WORK ORDER
Only the lines from the one containing "TM_TAX_WWTAV_PRF_CLO: 0.2851 -> 0.3465" through the last line of the entries are wanted. Transcribe them exactly.

(THE DATA)

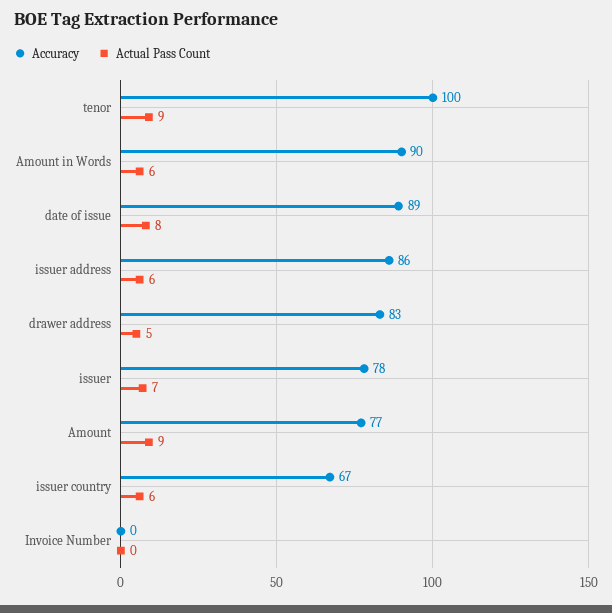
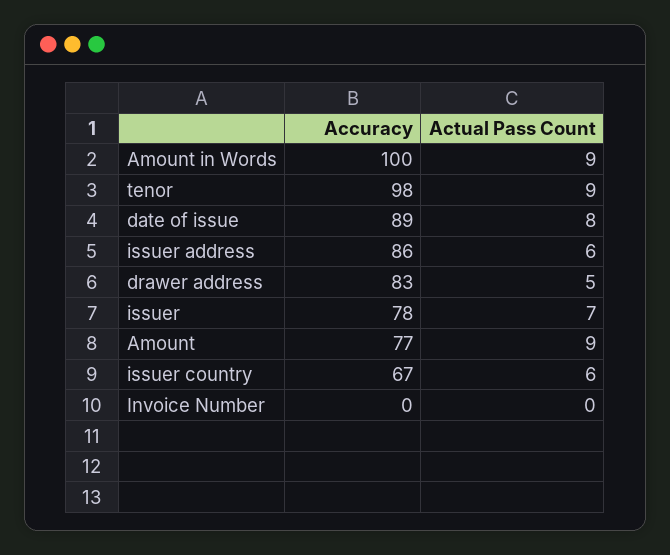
Accuracy, tenor: 100 -> 98
Accuracy, Amount in Words: 90 -> 100
Actual Pass Count, Amount in Words: 6 -> 9

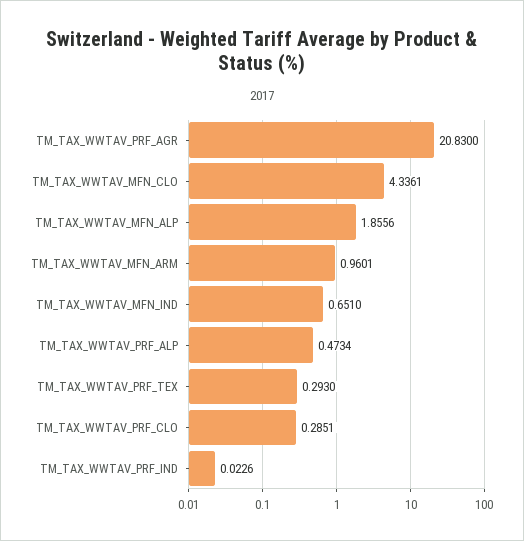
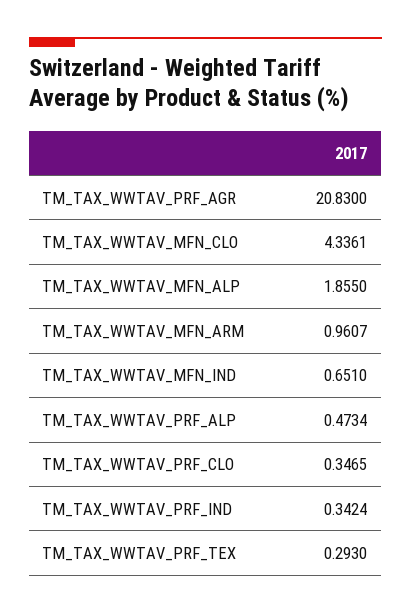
TM_TAX_WWTAV_MFN_ALP: 1.8556 -> 1.855
TM_TAX_WWTAV_MFN_ARM: 0.9601 -> 0.9607
TM_TAX_WWTAV_PRF_CLO: 0.2851 -> 0.3465
TM_TAX_WWTAV_PRF_IND: 0.0226 -> 0.3424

(End THE DATA)

THE COMPLETED TASK
TM_TAX_WWTAV_PRF_CLO: 0.2851 -> 0.3465
TM_TAX_WWTAV_PRF_IND: 0.0226 -> 0.3424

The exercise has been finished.